How to complete this task: Type out each entry exactly as it appears, but keep every image out.

Provided material:
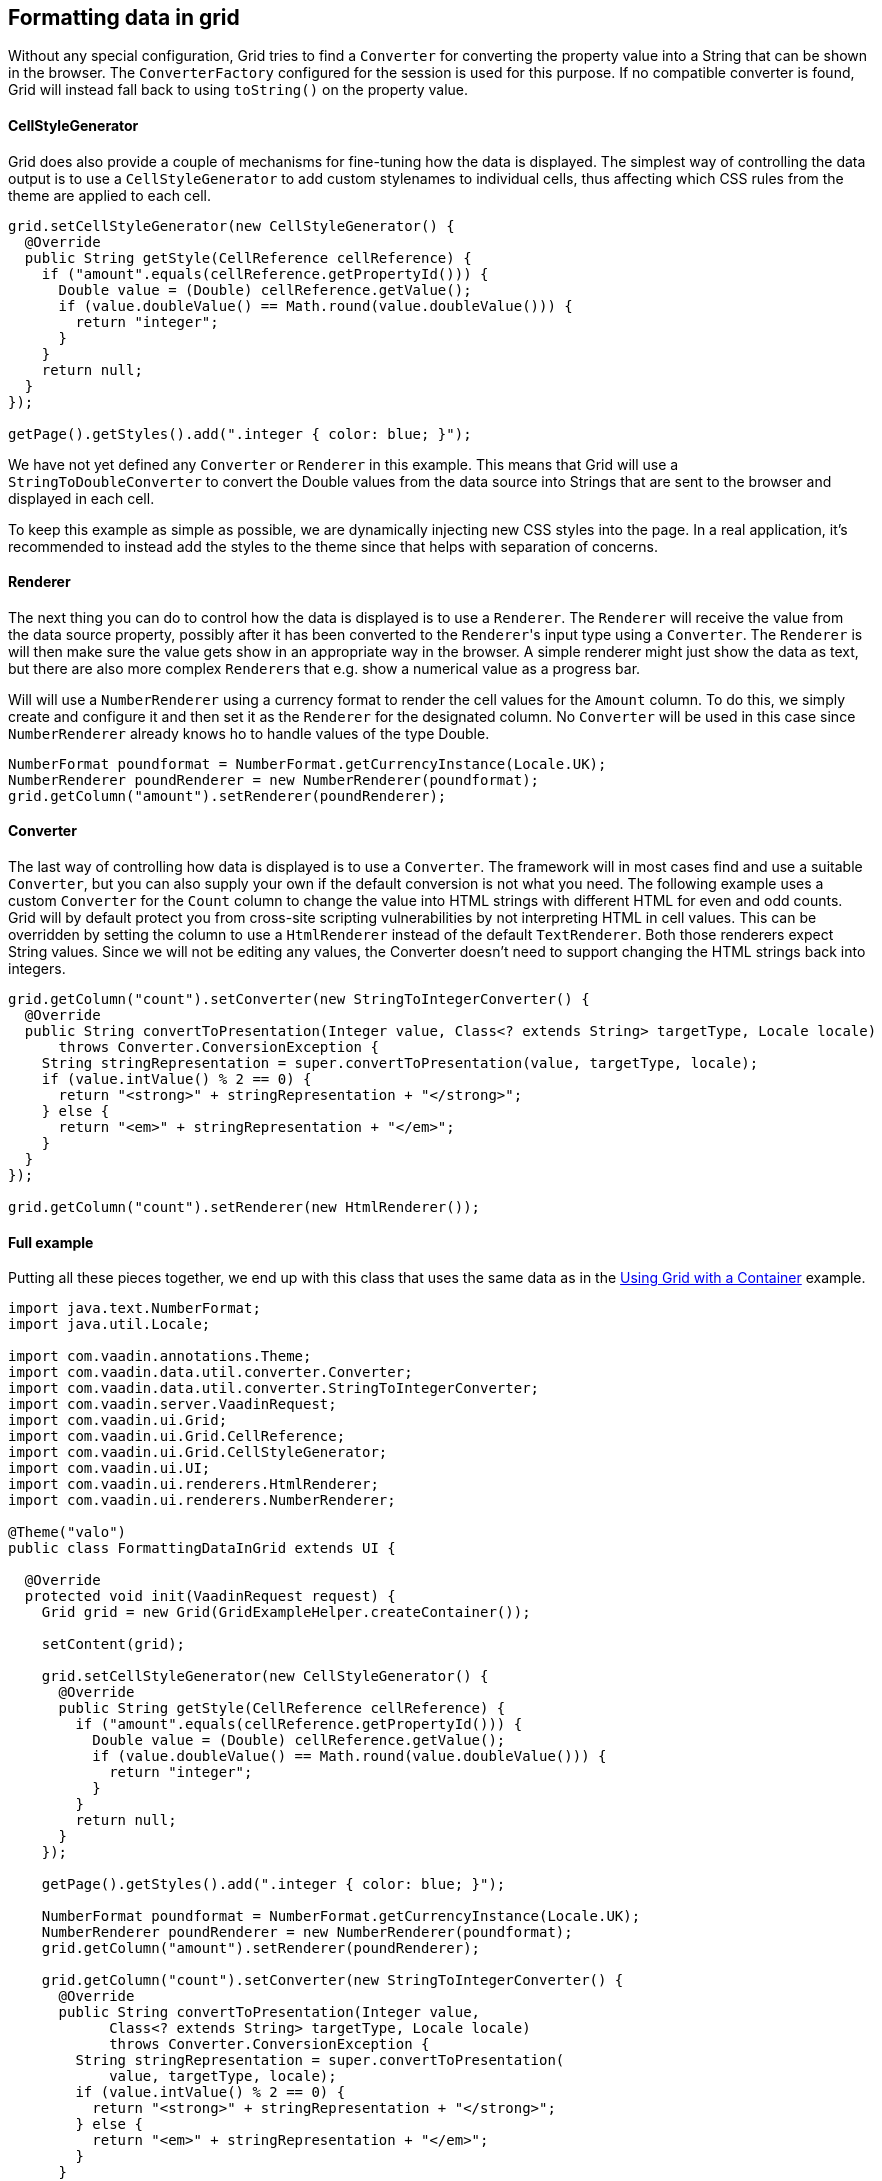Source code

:[[formatting-data-in-grid]]
Formatting data in grid
-----------------------

Without any special configuration, Grid tries to find a `Converter` for
converting the property value into a String that can be shown in the
browser. The `ConverterFactory` configured for the session is used for
this purpose. If no compatible converter is found, Grid will instead
fall back to using `toString()` on the property value.

[[cellstylegenerator]]
CellStyleGenerator
^^^^^^^^^^^^^^^^^^

Grid does also provide a couple of mechanisms for fine-tuning how the
data is displayed. The simplest way of controlling the data output is to
use a `CellStyleGenerator` to add custom stylenames to individual cells,
thus affecting which CSS rules from the theme are applied to each cell.

[source,java]
....
grid.setCellStyleGenerator(new CellStyleGenerator() {
  @Override
  public String getStyle(CellReference cellReference) {
    if ("amount".equals(cellReference.getPropertyId())) {
      Double value = (Double) cellReference.getValue();
      if (value.doubleValue() == Math.round(value.doubleValue())) {
        return "integer";
      }
    }
    return null;
  }
});

getPage().getStyles().add(".integer { color: blue; }");
....

We have not yet defined any `Converter` or `Renderer` in this example. This
means that Grid will use a `StringToDoubleConverter` to convert the Double
values from the data source into Strings that are sent to the browser
and displayed in each cell.

To keep this example as simple as possible, we are dynamically injecting
new CSS styles into the page. In a real application, it's recommended to
instead add the styles to the theme since that helps with separation of
concerns.

[[renderer]]
Renderer
^^^^^^^^

The next thing you can do to control how the data is displayed is to use
a `Renderer`. The `Renderer` will receive the value from the data source
property, possibly after it has been converted to the `Renderer`{empty}'s input
type using a `Converter`. The `Renderer` is will then make sure the value
gets show in an appropriate way in the browser. A simple renderer might
just show the data as text, but there are also more complex `Renderer`{empty}s
that e.g. show a numerical value as a progress bar.

Will will use a `NumberRenderer` using a currency format to render the
cell values for the `Amount` column. To do this, we simply create and
configure it and then set it as the `Renderer` for the designated column.
No `Converter` will be used in this case since `NumberRenderer` already
knows ho to handle values of the type Double.

[source,java]
....
NumberFormat poundformat = NumberFormat.getCurrencyInstance(Locale.UK);
NumberRenderer poundRenderer = new NumberRenderer(poundformat);
grid.getColumn("amount").setRenderer(poundRenderer);
....

[[converter]]
Converter
^^^^^^^^^

The last way of controlling how data is displayed is to use a `Converter`.
The framework will in most cases find and use a suitable `Converter`, but
you can also supply your own if the default conversion is not what you
need. The following example uses a custom `Converter` for the `Count` column
to change the value into HTML strings with different HTML for even and
odd counts. Grid will by default protect you from cross-site scripting
vulnerabilities by not interpreting HTML in cell values. This can be
overridden by setting the column to use a `HtmlRenderer` instead of the
default `TextRenderer`. Both those renderers expect String values. Since
we will not be editing any values, the Converter doesn't need to support
changing the HTML strings back into integers.

[source,java]
....
grid.getColumn("count").setConverter(new StringToIntegerConverter() {
  @Override
  public String convertToPresentation(Integer value, Class<? extends String> targetType, Locale locale)
      throws Converter.ConversionException {
    String stringRepresentation = super.convertToPresentation(value, targetType, locale);
    if (value.intValue() % 2 == 0) {
      return "<strong>" + stringRepresentation + "</strong>";
    } else {
      return "<em>" + stringRepresentation + "</em>";
    }
  }
});

grid.getColumn("count").setRenderer(new HtmlRenderer());
....

[[full-example]]
Full example
^^^^^^^^^^^^

Putting all these pieces together, we end up with this class that uses
the same data as in the link:UsingGridWithAContainer.asciidoc[Using
Grid with a Container] example.

[source,java]
....
import java.text.NumberFormat;
import java.util.Locale;

import com.vaadin.annotations.Theme;
import com.vaadin.data.util.converter.Converter;
import com.vaadin.data.util.converter.StringToIntegerConverter;
import com.vaadin.server.VaadinRequest;
import com.vaadin.ui.Grid;
import com.vaadin.ui.Grid.CellReference;
import com.vaadin.ui.Grid.CellStyleGenerator;
import com.vaadin.ui.UI;
import com.vaadin.ui.renderers.HtmlRenderer;
import com.vaadin.ui.renderers.NumberRenderer;

@Theme("valo")
public class FormattingDataInGrid extends UI {

  @Override
  protected void init(VaadinRequest request) {
    Grid grid = new Grid(GridExampleHelper.createContainer());

    setContent(grid);

    grid.setCellStyleGenerator(new CellStyleGenerator() {
      @Override
      public String getStyle(CellReference cellReference) {
        if ("amount".equals(cellReference.getPropertyId())) {
          Double value = (Double) cellReference.getValue();
          if (value.doubleValue() == Math.round(value.doubleValue())) {
            return "integer";
          }
        }
        return null;
      }
    });

    getPage().getStyles().add(".integer { color: blue; }");

    NumberFormat poundformat = NumberFormat.getCurrencyInstance(Locale.UK);
    NumberRenderer poundRenderer = new NumberRenderer(poundformat);
    grid.getColumn("amount").setRenderer(poundRenderer);

    grid.getColumn("count").setConverter(new StringToIntegerConverter() {
      @Override
      public String convertToPresentation(Integer value,
            Class<? extends String> targetType, Locale locale)
            throws Converter.ConversionException {
        String stringRepresentation = super.convertToPresentation(
            value, targetType, locale);
        if (value.intValue() % 2 == 0) {
          return "<strong>" + stringRepresentation + "</strong>";
        } else {
          return "<em>" + stringRepresentation + "</em>";
        }
      }
    });

    grid.getColumn("count").setRenderer(new HtmlRenderer());
  }
}
....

Answer box:
Source code

:[[formatting-data-in-grid]]
Formatting data in grid
-----------------------

Without any special configuration, Grid tries to find a `Converter` for
converting the property value into a String that can be shown in the
browser. The `ConverterFactory` configured for the session is used for
this purpose. If no compatible converter is found, Grid will instead
fall back to using `toString()` on the property value.

[[cellstylegenerator]]
CellStyleGenerator
^^^^^^^^^^^^^^^^^^

Grid does also provide a couple of mechanisms for fine-tuning how the
data is displayed. The simplest way of controlling the data output is to
use a `CellStyleGenerator` to add custom stylenames to individual cells,
thus affecting which CSS rules from the theme are applied to each cell.

[source,java]
....
grid.setCellStyleGenerator(new CellStyleGenerator() {
  @Override
  public String getStyle(CellReference cellReference) {
    if ("amount".equals(cellReference.getPropertyId())) {
      Double value = (Double) cellReference.getValue();
      if (value.doubleValue() == Math.round(value.doubleValue())) {
        return "integer";
      }
    }
    return null;
  }
});

getPage().getStyles().add(".integer { color: blue; }");
....

We have not yet defined any `Converter` or `Renderer` in this example. This
means that Grid will use a `StringToDoubleConverter` to convert the Double
values from the data source into Strings that are sent to the browser
and displayed in each cell.

To keep this example as simple as possible, we are dynamically injecting
new CSS styles into the page. In a real application, it's recommended to
instead add the styles to the theme since that helps with separation of
concerns.

[[renderer]]
Renderer
^^^^^^^^

The next thing you can do to control how the data is displayed is to use
a `Renderer`. The `Renderer` will receive the value from the data source
property, possibly after it has been converted to the `Renderer`{empty}'s input
type using a `Converter`. The `Renderer` is will then make sure the value
gets show in an appropriate way in the browser. A simple renderer might
just show the data as text, but there are also more complex `Renderer`{empty}s
that e.g. show a numerical value as a progress bar.

Will will use a `NumberRenderer` using a currency format to render the
cell values for the `Amount` column. To do this, we simply create and
configure it and then set it as the `Renderer` for the designated column.
No `Converter` will be used in this case since `NumberRenderer` already
knows ho to handle values of the type Double.

[source,java]
....
NumberFormat poundformat = NumberFormat.getCurrencyInstance(Locale.UK);
NumberRenderer poundRenderer = new NumberRenderer(poundformat);
grid.getColumn("amount").setRenderer(poundRenderer);
....

[[converter]]
Converter
^^^^^^^^^

The last way of controlling how data is displayed is to use a `Converter`.
The framework will in most cases find and use a suitable `Converter`, but
you can also supply your own if the default conversion is not what you
need. The following example uses a custom `Converter` for the `Count` column
to change the value into HTML strings with different HTML for even and
odd counts. Grid will by default protect you from cross-site scripting
vulnerabilities by not interpreting HTML in cell values. This can be
overridden by setting the column to use a `HtmlRenderer` instead of the
default `TextRenderer`. Both those renderers expect String values. Since
we will not be editing any values, the Converter doesn't need to support
changing the HTML strings back into integers.

[source,java]
....
grid.getColumn("count").setConverter(new StringToIntegerConverter() {
  @Override
  public String convertToPresentation(Integer value, Class<? extends String> targetType, Locale locale)
      throws Converter.ConversionException {
    String stringRepresentation = super.convertToPresentation(value, targetType, locale);
    if (value.intValue() % 2 == 0) {
      return "<strong>" + stringRepresentation + "</strong>";
    } else {
      return "<em>" + stringRepresentation + "</em>";
    }
  }
});

grid.getColumn("count").setRenderer(new HtmlRenderer());
....

[[full-example]]
Full example
^^^^^^^^^^^^

Putting all these pieces together, we end up with this class that uses
the same data as in the link:UsingGridWithAContainer.asciidoc[Using
Grid with a Container] example.

[source,java]
....
import java.text.NumberFormat;
import java.util.Locale;

import com.vaadin.annotations.Theme;
import com.vaadin.data.util.converter.Converter;
import com.vaadin.data.util.converter.StringToIntegerConverter;
import com.vaadin.server.VaadinRequest;
import com.vaadin.ui.Grid;
import com.vaadin.ui.Grid.CellReference;
import com.vaadin.ui.Grid.CellStyleGenerator;
import com.vaadin.ui.UI;
import com.vaadin.ui.renderers.HtmlRenderer;
import com.vaadin.ui.renderers.NumberRenderer;

@Theme("valo")
public class FormattingDataInGrid extends UI {

  @Override
  protected void init(VaadinRequest request) {
    Grid grid = new Grid(GridExampleHelper.createContainer());

    setContent(grid);

    grid.setCellStyleGenerator(new CellStyleGenerator() {
      @Override
      public String getStyle(CellReference cellReference) {
        if ("amount".equals(cellReference.getPropertyId())) {
          Double value = (Double) cellReference.getValue();
          if (value.doubleValue() == Math.round(value.doubleValue())) {
            return "integer";
          }
        }
        return null;
      }
    });

    getPage().getStyles().add(".integer { color: blue; }");

    NumberFormat poundformat = NumberFormat.getCurrencyInstance(Locale.UK);
    NumberRenderer poundRenderer = new NumberRenderer(poundformat);
    grid.getColumn("amount").setRenderer(poundRenderer);

    grid.getColumn("count").setConverter(new StringToIntegerConverter() {
      @Override
      public String convertToPresentation(Integer value,
            Class<? extends String> targetType, Locale locale)
            throws Converter.ConversionException {
        String stringRepresentation = super.convertToPresentation(
            value, targetType, locale);
        if (value.intValue() % 2 == 0) {
          return "<strong>" + stringRepresentation + "</strong>";
        } else {
          return "<em>" + stringRepresentation + "</em>";
        }
      }
    });

    grid.getColumn("count").setRenderer(new HtmlRenderer());
  }
}
....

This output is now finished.